> _QUESTIONS ON THE MATERIAL_:
a. In the forum thread on password-less su, condense the paragraph in phoenix's post that begins "Install sudo and use that" while keeping its main facts.
b. Retype a passage from the forum thread on password-less su, starting with "Definitely not recommended." and going on through "and *system* e.g.".
PAGE EXCERPT Start Marker
Galactic_Dominator said:
			
		

> You can if the root passwd is blank


Definitely not recommended. And I don't recommend a password-less su or sudo either.


----------



## dbi (Oct 14, 2010)

luna said:
			
		

> in /etc/pam.d/su comment out the line containing *auth* and *system* e.g.
> 
> 
> 
> ...



Doesn't work here?


----------



## phoenix (Oct 14, 2010)

Uhm, why would you want a password-less su command?  That's just asking for a rooting.

Install sudo and use that.  At least then you can lock it down to specific commands that can be run as root without requiring a password.

But allowing people to become root without a password?  That's madness.


----------



## dbi (Oct 14, 2010)

phoenix said:
			
		

> Uhm, why would you want a password-less su command?  That's just asking for a rooting.
> 
> Install sudo and use that.  At least then you can lock it down to specific commands that can be run as root without requiring a password.
> 
> But allowing people to become root without a password?  That's madness.
PAGE EXCERPT End Marker
DATA EXTRACTS Start Marker
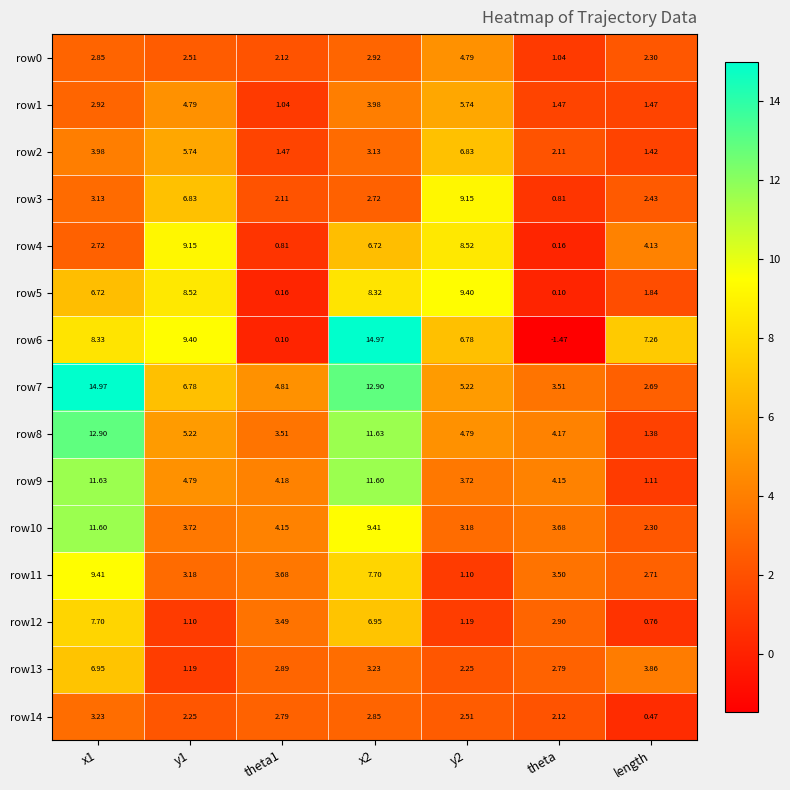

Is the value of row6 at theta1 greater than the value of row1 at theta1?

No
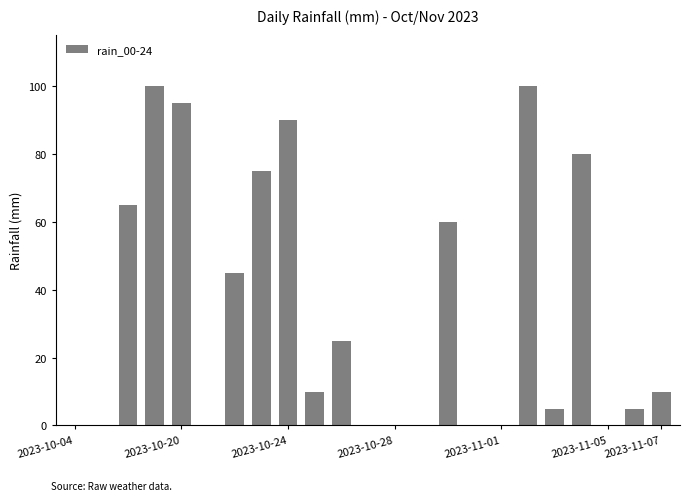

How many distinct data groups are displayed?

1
DATA EXTRACTS End Marker
DATA EXTRACTS Start Marker
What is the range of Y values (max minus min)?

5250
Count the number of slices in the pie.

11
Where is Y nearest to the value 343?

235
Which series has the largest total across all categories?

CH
DATA EXTRACTS End Marker
> _RESPONSES BY TASK_:
a. Install sudo instead, because it can be restricted to specific commands that run as root without a password.

b.
Definitely not recommended. And I don't recommend a password-less su or sudo either.


----------



## dbi (Oct 14, 2010)

luna said:
			
		

> in /etc/pam.d/su comment out the line containing *auth* and *system* e.g.